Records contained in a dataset
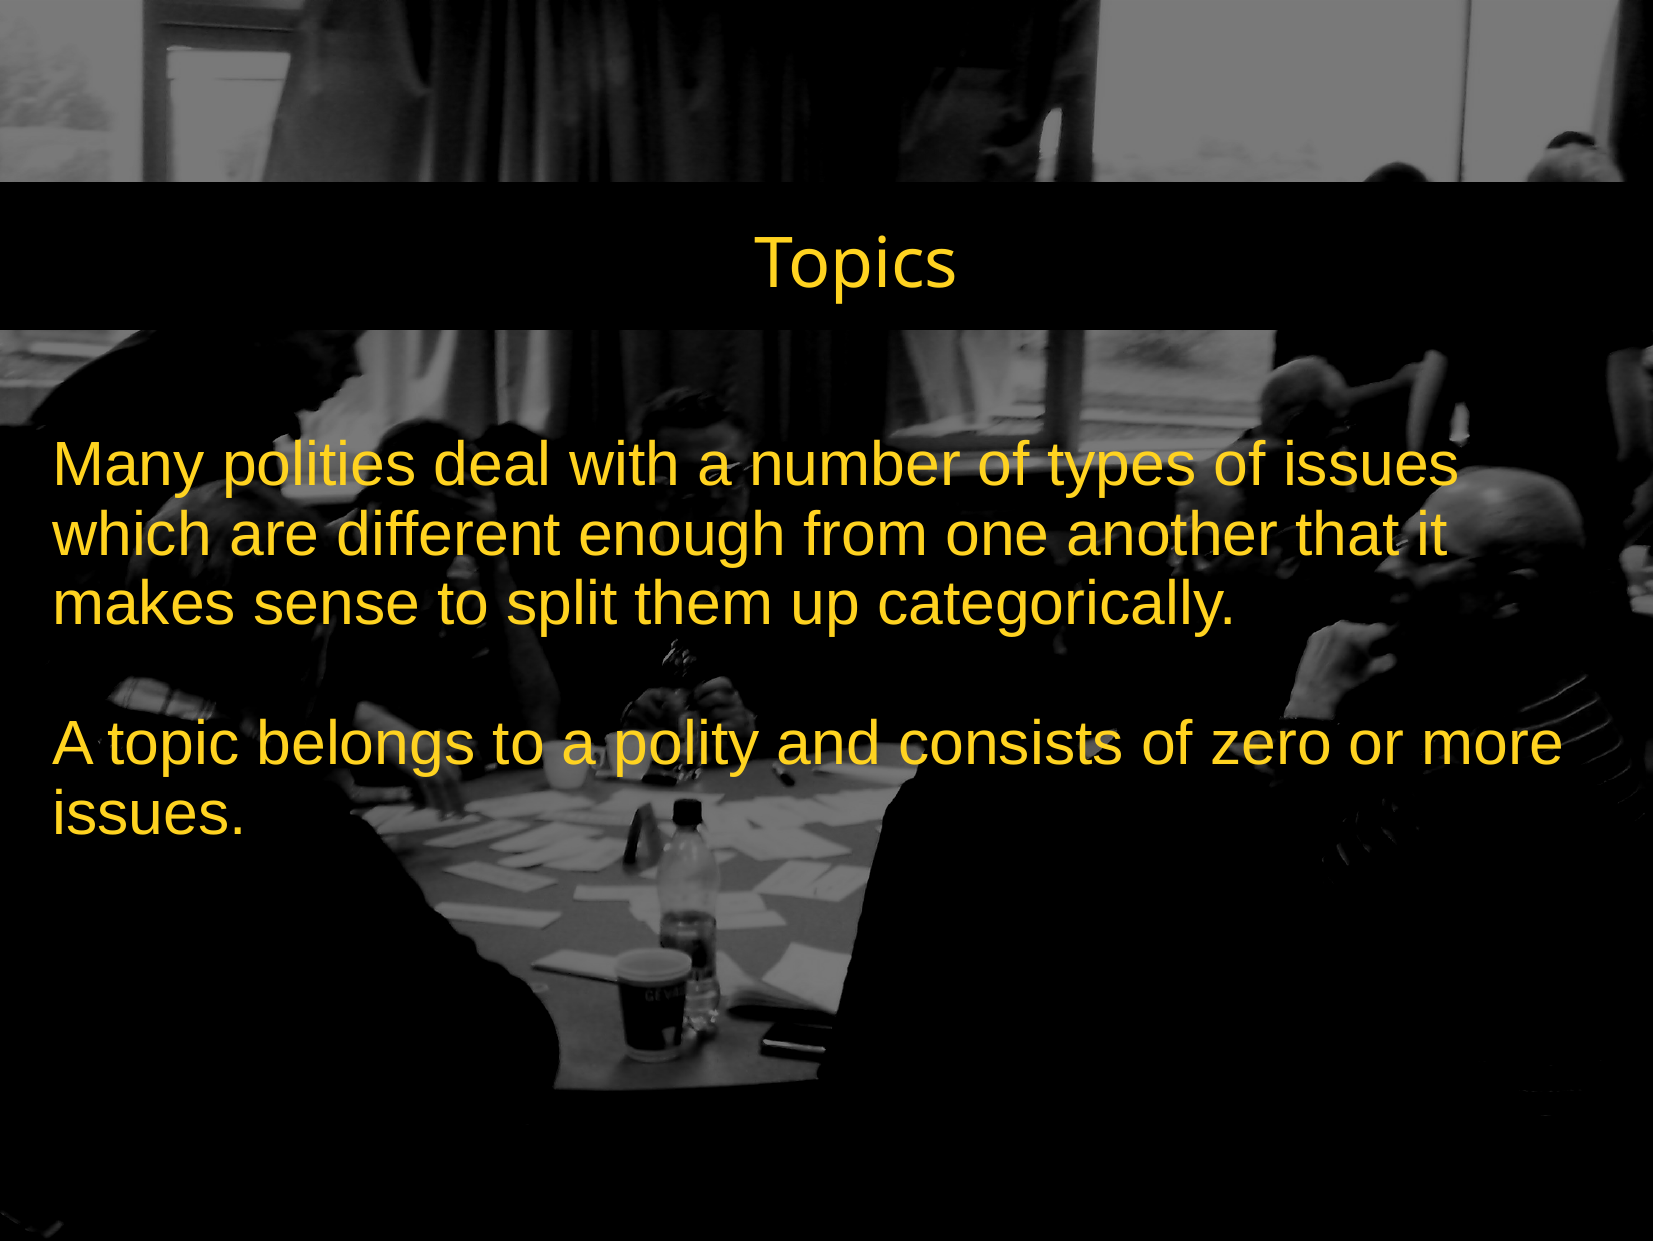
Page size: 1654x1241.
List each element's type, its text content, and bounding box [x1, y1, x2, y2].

picture [0, 0, 1653, 182]
text_box [0, 182, 1653, 330]
list Topics [25, 212, 1639, 310]
picture [0, 330, 1653, 1241]
text_box Many polities deal with a number of types of issues which are different enough from one another that it makes sense to split them up categorically. A topic belongs to a polity and consists of zero or more issues. [37, 421, 1613, 1106]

**Exercise aim:** Reproduce the lines of the entries above word for word, leaving out the pictures.

**Response:**
Page size: 1654x1241.
List each element's type, its text content, and bounding box [x1, y1, x2, y2].

picture [0, 0, 1653, 182]
text_box [0, 182, 1653, 330]
list Topics [25, 212, 1639, 310]
picture [0, 330, 1653, 1241]
text_box Many polities deal with a number of types of issues which are different enough from one another that it makes sense to split them up categorically. A topic belongs to a polity and consists of zero or more issues. [37, 421, 1613, 1106]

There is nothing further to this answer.